**Passage shown**:

## Algebraic Geometry to Geometric Algebra

You would think with names so similar there would be connection. Since it is math, there is almost always connection between everything.

I’m starting to learn algebraic geometry to help me understand the process of choosing and working in a projective space better when using geometric algebra.

GA tends to focus on a few spaces, euclidean, homogenous, and conformal. The last two are projective.

Algebraic geometry also deals with the algebra of projective spaces but focusing of polynomials.

Here is my guess. Algebraic geometry can answer questions like, what is gained from working in one projective space of another. GA is useful as the operators for working with the spaces.

Maybe GA is closer to the type AG is closer to the values.

## The File Format of a Game

Thinking about the file format of game is usually attacked after a game exists for a while. It is an after the fact activity that occurs piecemeal, some what unconsciously, as game elements are abstracted out to allow the game to be more data driven.

The abstraction usually hits a road block on behaviors. The problem is that most games are compiled, but complex behaviors are best solved with a programming language expression.

Enter scripting languages. This is the right idea, but it introduces a new set of issues. Now there are two languages, a fast compiled (and usually complex) language, and a simple interpreted language.

We still don’t have a file format that our game pipeline can load. We can’t interpret most of the code. The code is not written for the pipeline to understand.

This is a problem, and prevents powerful forms of automation. Between partial application, profiled guided compiliation/memory allocation, and lazy incremental computing I think all of the optimization that programmers apply  by hand, can be automated. To do these types of optimization requires an understandable and predictable language to reason about. Object C is too big. Its to confusing. There are too many primitives.

Haskell is also too complex, but it is closer. One lesson learned from Haskell is that all the built-in data types should be used through an interface. Haskell learned this the hard way with the whole String vs Text/Bytestring saga. The specific implementations would be choosen by the compiler from profile guided optimizations. Whether to use a list for the list interface or a vector or fixed array is determined by how the object is used in the code. This is something that can at least semiautomated.

I don’t know the right language to write games in. It is whatever language is the most productive all the way through optimization.  This includes the community.

The question of what language to pick is best posed like this: “If we were hiring as fast possible what rate could we aquire employees from the community, and how many games would be completed from that the community and language combo.”

**What you need to do**:
a. From the passage above, reproduce the text from "I’m starting to" to "to the values.".
b. List the spaces that the passage says geometric algebra tends to focus on.

**Material shown**:
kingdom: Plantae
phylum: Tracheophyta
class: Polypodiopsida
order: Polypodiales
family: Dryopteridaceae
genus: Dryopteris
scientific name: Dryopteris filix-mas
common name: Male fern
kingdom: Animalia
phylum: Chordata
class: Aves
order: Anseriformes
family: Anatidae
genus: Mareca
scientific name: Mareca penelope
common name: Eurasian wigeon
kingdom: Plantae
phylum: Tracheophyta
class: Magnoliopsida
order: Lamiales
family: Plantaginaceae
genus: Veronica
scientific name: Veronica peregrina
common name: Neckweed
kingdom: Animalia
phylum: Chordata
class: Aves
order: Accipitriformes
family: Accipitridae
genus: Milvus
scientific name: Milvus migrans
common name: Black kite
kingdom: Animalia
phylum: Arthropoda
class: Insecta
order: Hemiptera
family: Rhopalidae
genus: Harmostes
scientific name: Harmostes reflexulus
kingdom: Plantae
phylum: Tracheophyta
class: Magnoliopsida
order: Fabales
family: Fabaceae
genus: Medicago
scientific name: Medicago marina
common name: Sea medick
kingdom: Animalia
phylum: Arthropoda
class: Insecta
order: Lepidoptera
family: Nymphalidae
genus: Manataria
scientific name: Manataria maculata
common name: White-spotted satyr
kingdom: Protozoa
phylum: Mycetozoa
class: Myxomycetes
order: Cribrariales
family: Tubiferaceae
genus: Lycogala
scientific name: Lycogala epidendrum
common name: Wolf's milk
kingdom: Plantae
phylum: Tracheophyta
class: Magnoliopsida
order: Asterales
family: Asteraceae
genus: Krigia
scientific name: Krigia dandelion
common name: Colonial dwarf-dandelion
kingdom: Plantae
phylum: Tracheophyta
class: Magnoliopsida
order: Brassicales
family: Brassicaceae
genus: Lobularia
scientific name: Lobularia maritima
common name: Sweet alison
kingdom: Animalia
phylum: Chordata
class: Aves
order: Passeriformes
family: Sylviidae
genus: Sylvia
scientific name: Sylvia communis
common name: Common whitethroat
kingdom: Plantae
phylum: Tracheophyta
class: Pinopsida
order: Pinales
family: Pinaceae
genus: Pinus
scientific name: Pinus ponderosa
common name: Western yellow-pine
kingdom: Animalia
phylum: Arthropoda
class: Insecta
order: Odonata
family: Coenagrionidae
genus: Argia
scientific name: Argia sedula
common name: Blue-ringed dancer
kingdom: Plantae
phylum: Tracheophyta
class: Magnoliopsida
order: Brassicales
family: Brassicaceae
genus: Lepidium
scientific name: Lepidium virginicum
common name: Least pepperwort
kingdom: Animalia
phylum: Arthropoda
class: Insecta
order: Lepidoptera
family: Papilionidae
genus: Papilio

**Answers by task**:
a.
I’m starting to learn algebraic geometry to help me understand the process of choosing and working in a projective space better when using geometric algebra.

GA tends to focus on a few spaces, euclidean, homogenous, and conformal. The last two are projective.

Algebraic geometry also deals with the algebra of projective spaces but focusing of polynomials.

Here is my guess. Algebraic geometry can answer questions like, what is gained from working in one projective space of another. GA is useful as the operators for working with the spaces.

Maybe GA is closer to the type AG is closer to the values.

b. euclidean, homogenous, conformal